Affaire Benalla : l’ancien collaborateur d’Emmanuel Macron passe en jugement

 

Alexandre Benalla est jugé depuis ce lundi à Paris. L’ancien chargé de mission de l’Élysée doit notamment répondre des violences exercées sur un couple de manifestants place de la Contrescarpe.

 

L’affaire Benalla

Trois ans après le début de l’affaire Benalla et à sept mois du premier tour de la présidentielle, la comparution de Benalla, l’ancien chargé de mission d’Emmanel Macron est un nouveau caillou dans la chaussure du parti “En Marche”.

Il a comparu lundi devant le tribunal de grande instance de Paris au premier jour de son procès pour violence en réunion et port d’armes lors des manifestations du 1er mai 2018.

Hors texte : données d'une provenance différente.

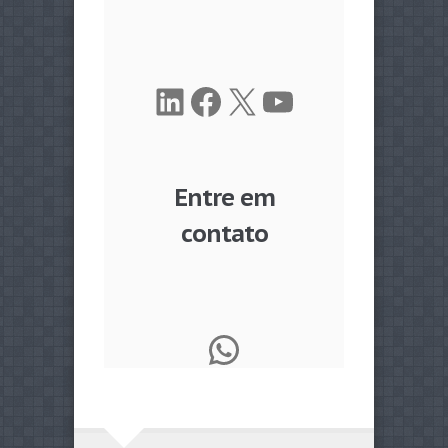
LinkedIn
Facebook
X
Youtube
Entre em
contato
WhatsApp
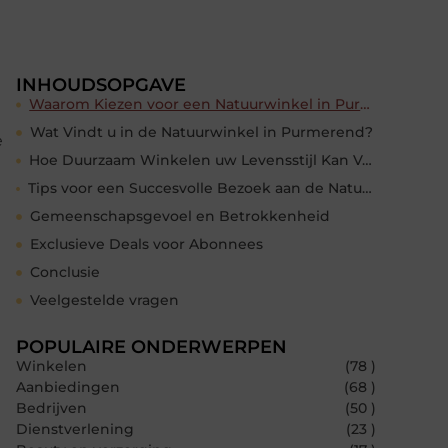
INHOUDSOPGAVE
Waarom Kiezen voor een Natuurwinkel in Purmerend?
Wat Vindt u in de Natuurwinkel in Purmerend?
e
Hoe Duurzaam Winkelen uw Levensstijl Kan Verbeteren
Tips voor een Succesvolle Bezoek aan de Natuurwinkel in Purmerend
Gemeenschapsgevoel en Betrokkenheid
Exclusieve Deals voor Abonnees
Conclusie
Veelgestelde vragen
POPULAIRE ONDERWERPEN
Winkelen
(78 )
Aanbiedingen
(68 )
Bedrijven
(50 )
Dienstverlening
(23 )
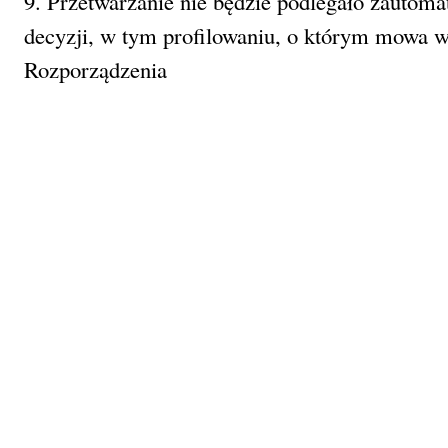
9. Przetwarzanie nie będzie podlegało zauto
decyzji, w tym profilowaniu, o którym mowa w a
Rozporządzenia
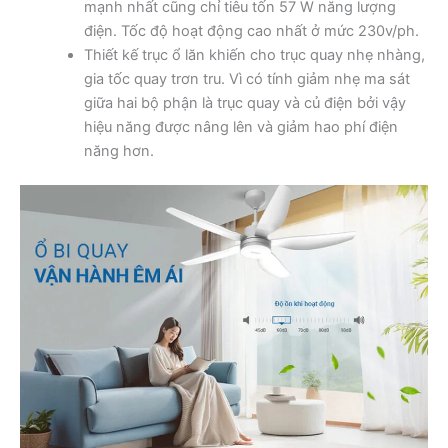
mạnh nhất cũng chỉ tiêu tốn 57 W năng lượng
điện. Tốc độ hoạt động cao nhất ở mức 230v/ph.
Thiết kế trục ổ lăn khiến cho trục quay nhẹ nhàng,
gia tốc quay trơn tru. Vì có tính giảm nhẹ ma sát
giữa hai bộ phận là trục quay và củ điện bởi vậy
hiệu năng được nâng lên và giảm hao phí điện
năng hơn.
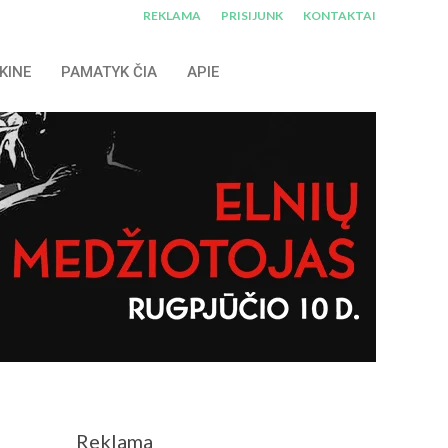
REKLAMA
PRISIJUNK
KONTAKTAI
KINE
PAMATYK ČIA
APIE
Reklama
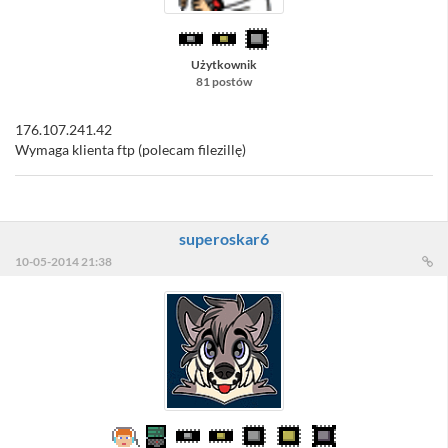
Użytkownik
81 postów
176.107.241.42
Wymaga klienta ftp (polecam filezillę)
superoskar6
10-05-2014 21:38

Depuis lundi 13 septembre à Paris, le procès de l’ancien directeur de la sûreté et de la sécurité réveille des souvenirs que Mr Macron voudrait bien faire oublier. En effet, Mr Benalla en plus d’être jugé pour violences, et jugé pour utilisation frauduleuse de passeports diplomatiques.

Le procès d’Alexandre Benalla est prévu jusqu’au 1er octobre. Il comparaît aux côtés de son ami et ex-employé d’En Marche Vincent Crase, et de deux policiers.
 

Une photo pour preuve

Masque et lunettes, l’ex-proche collaborateur d’Emmanuel Macron est tout juste âgé de 30 ans. Il a répondu pendant près de trois heures aux questions sur son parcours. Puis sur une photo de 2018 sur laquelle il porte une arme. 

La photo prise en avril 2017 est révélée plus d’un an après par Mediapart. Sur cette photo, on voit une femme entourée de deux membres du service d’ordre du candidat à la présidentielle Emmanuel Macron et d’Alexandre Benalla.

Dans la main de ce dernier, ce qui semble être un pistolet Glock. Or, avant le 13 octobre 2017, il n’était pas autorisé à porter une arme en dehors de son domicile ou des locaux d’En Marche. Comme le souligne Isabelle Prévost-Desprez, la présidente du tribunal,.

Alexandre Benalla s’est d’abord défendu d’avoir illégalement porté cette arme. Il dit /

Cette photo, quand elle est sortie, la première chose que j’ai pensé c’est que c’était un montage.

Ensuite, je me suis un peu souvenu de cette soirée festive, on a eu cette petite saynète, c’était une arme tout à fait factice

Dans l’enquête, il avait même évoqué que c’était un “pistolet à eau”. 

 

Pour Alexandre Benalla :“réflexe citoyen”

Benalla avait été identifié en juillet 2018 par “Le Monde” sur une vidéo. Il y apparaît avec un casque des forces de l’ordre, brutalisant une femme et un homme. Images tournées, place de la Contrescarpe à Paris, à l’issue d’une journée de manifestation émaillée de heurts.

Or, ce jour-là il n’avait qu’un rôle d’observateur. Il est alors sanctionné d’une suspension de 15 jours.

Cependant, l’opposition dénonçait alors une “affaire d’État”. Ainsi, une enquête judiciaire est ouverte. Au fur et à mesure des révélations dans la presse et des auditions de commissions d’enquête parlementaires, l’affaire empoisonne l’exécutif. 

Visé par pas moins de six enquêtes judiciaires (dont une classée sans suite)  Benalla est alors renvoyé devant la justice. Notamment pour des violences en réunion et pour avoir usurpé la fonction de policier.

Avec son coprévenu Vincent Crase, ancien gendarme de 48 ans, il devra s’expliquer sur ses agissements contre le couple place de la Contrescarpe. Mais aussi au Jardin des plantes, où les deux hommes sont soupçonnés d’avoir violenté trois manifestants deux heures plus tôt.

Alexandre Benalla soutient que c’était des “gestes nécessaires”. Un “réflexe citoyen” en “interpellant” des “agresseurs de policiers”.

Il écrit dans son livre (2019), “Ce qu’ils ne veulent pas que je dise ” :

Des erreurs ont été commises évidemment, par moi, c’est certain. Mais il semble malgré tout que j’aie le dos bien large. Et je suis loin d’être le seul responsable de ce naufrage. Je suis le fusible utile du pouvoir.

 

Alexandre Benalla encourt sept ans de prison 

Par ailleurs, il devra répondre de l’utilisation de deux passeports diplomatiques après son renvoi de l’Élysée. Lors de voyages en Afrique et en Israël, dans le cadre de sa reconversion dans la sécurité privée et les affaires. Il est aussi soupçonné d’avoir obtenu un passeport de service en produisant un faux. Ce qu’il conteste.

Il encourt jusqu’à sept ans de prison et 100 000 euros d’amende.